Se sintió extasiado mientras el sol le acariciaba el rostro y el agua del mar le salpicaba la piel.

Próxima parada, las Bahamas.

¿Por qué había tardado tanto en echarse a la mar?

Entonces, su mirada se desvió hacia el interior del barco. Xanthe se había encerrado allí hacía ya dos horas.

Se le aceleraron los latidos del corazón. Que Xanthe hubiera decidido encerrarse confirmaba lo que él ya sabía: ella también había sentido ese loco deseo nada más poner los pies a bordo. El hecho de ser el único de los dos dispuesto a admitirlo le daba ventaja.

Xanthe cometía un gran error si creía que iba a poder evitarle en un barco de dieciséis metros de eslora, aunque se pasara ahí dentro todo el viaje.

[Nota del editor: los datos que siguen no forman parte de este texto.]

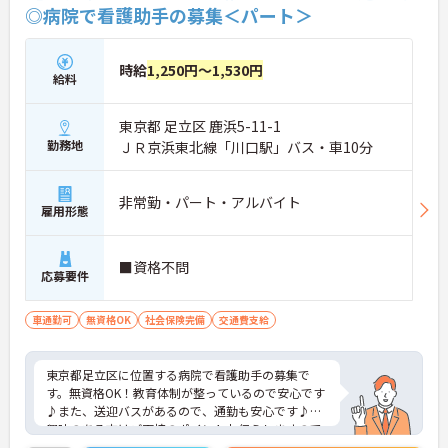
◎病院で看護助手の募集＜パート＞
時給
1,250円～1,530円
給料
東京都 足立区 鹿浜5-11-1
勤務地
ＪＲ京浜東北線「川口駅」バス・車10分
非常勤・パート・アルバイト
雇用形態
■資格不問
応募要件
車通勤可
無資格OK
社会保険完備
交通費支給
東京都足立区に位置する病院で看護助手の募集で
す。無資格OK！教育体制が整っているので安心です
♪また、送迎バスがあるので、通勤も安心です♪ご
興味のある方はご面接のポイントお伝えしますので
ご気軽にお問い合わせください。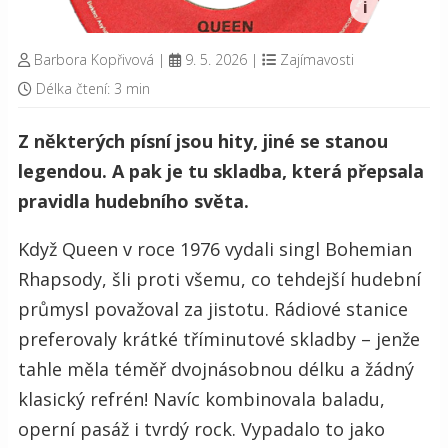
Barbora Kopřivová
|
9. 5. 2026
|
Zajímavosti
Délka čtení: 3 min
Z některých písní jsou hity, jiné se stanou
legendou. A pak je tu skladba, která přepsala
pravidla hudebního světa.
Když Queen v roce 1976 vydali singl Bohemian
Rhapsody, šli proti všemu, co tehdejší hudební
průmysl považoval za jistotu. Rádiové stanice
preferovaly krátké tříminutové skladby – jenže
tahle měla téměř dvojnásobnou délku a žádný
klasický refrén! Navíc kombinovala baladu,
operní pasáž i tvrdý rock. Vypadalo to jako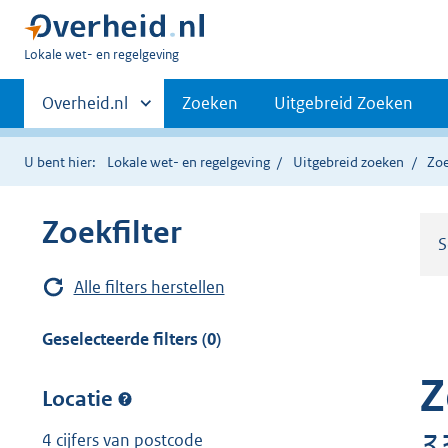
U
Lokale wet- en regelgeving
bent
Primaire
hier:
Andere
Overheid.nl
Zoeken
Uitgebreid Zoeken
sites
navigatie
binnen
U bent hier:
Lokale wet- en regelgeving
Uitgebreid zoeken
Zoe
Zoekfilter
S
Alle filters herstellen
Geselecteerde filters (0)
Z
Locatie
3
4 cijfers van postcode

Cuando por fin el sol desapareció por el horizonte, Dane puso el piloto automático y bajó al interior del velero. Encontró el salón vacío y la puerta de la cama extra firmemente cerrada. Pero no pudo evitar notar el aroma a flores que le había envuelto dos noches atrás.

Se frotó la mandíbula, llevaba dos días sin afeitarse. Se imaginó las uñas de ella por su piel…

Dane sacudió la cabeza y agarró una cerveza del frigorífico; entonces, fue a su cabina y tomó una manta y el despertador, necesitaba mantener la vigilancia durante la noche.

Pero al dirigirse de nuevo a cubierta, listo para dormir en la cabina del timón, vio un plato con comida en la zona de cocina. Al lado del plato había una botella de champán y una nota.

 

Para Dane, de su exesposa.

No te preocupes, la princesa no te ha envenenado la comida… ¡Todavía!

 

Dane lanzó una queda carcajada.

–Pequeña bruja.

Al instante, le asaltaron los recuerdos de todas aquellas comidas esperándole en la habitación del motel a la vuelta de un día más de buscar trabajo sin éxito. Y su sonrisa se desvaneció. De repente, volvió a ver esos ojos verde azulados brillantes de entusiasmo por el embarazo, volvió a oír la animada charla de ella acompañándole mientras él engullía en silencio la comida que ella le había preparado.

Dane reconoció que había estado demasiado asustado para decirle a Xanthe la verdad. Volvió a sentir ese agonizante temor, el miedo a otro día de no encontrar trabajo, el miedo a no poder pagar la habitación del motel, el terror de no poder costear los gastos médicos de Xanthe ni hacerse cargo de ella y de su hijo.

Dane metió la cerveza en el frigorífico y echó un trago de champán de la botella.

«Contrólate, Redmond».

Ese chico ya no existía. Él ya no tenía que demostrar nada a nadie. Había trabajado como un esclavo, había estudiado y había conseguido diplomarse en arquitectura marítima y había levantado una empresa millonaria, además de ganar la Copa de América dos veces con sus diseños.

Le sobraba el dinero, no tenía por qué seguir atormentado por el pasado.

Sentado en cubierta, comió lo que Xanthe le había dejado en el plato y miró las estrellas.

Ya no necesitaba el amor de Xanthe, pero su cuerpo era otra cosa. Porque tanto si a Xanthe le gustaba como si no, la atracción mutua era innegable.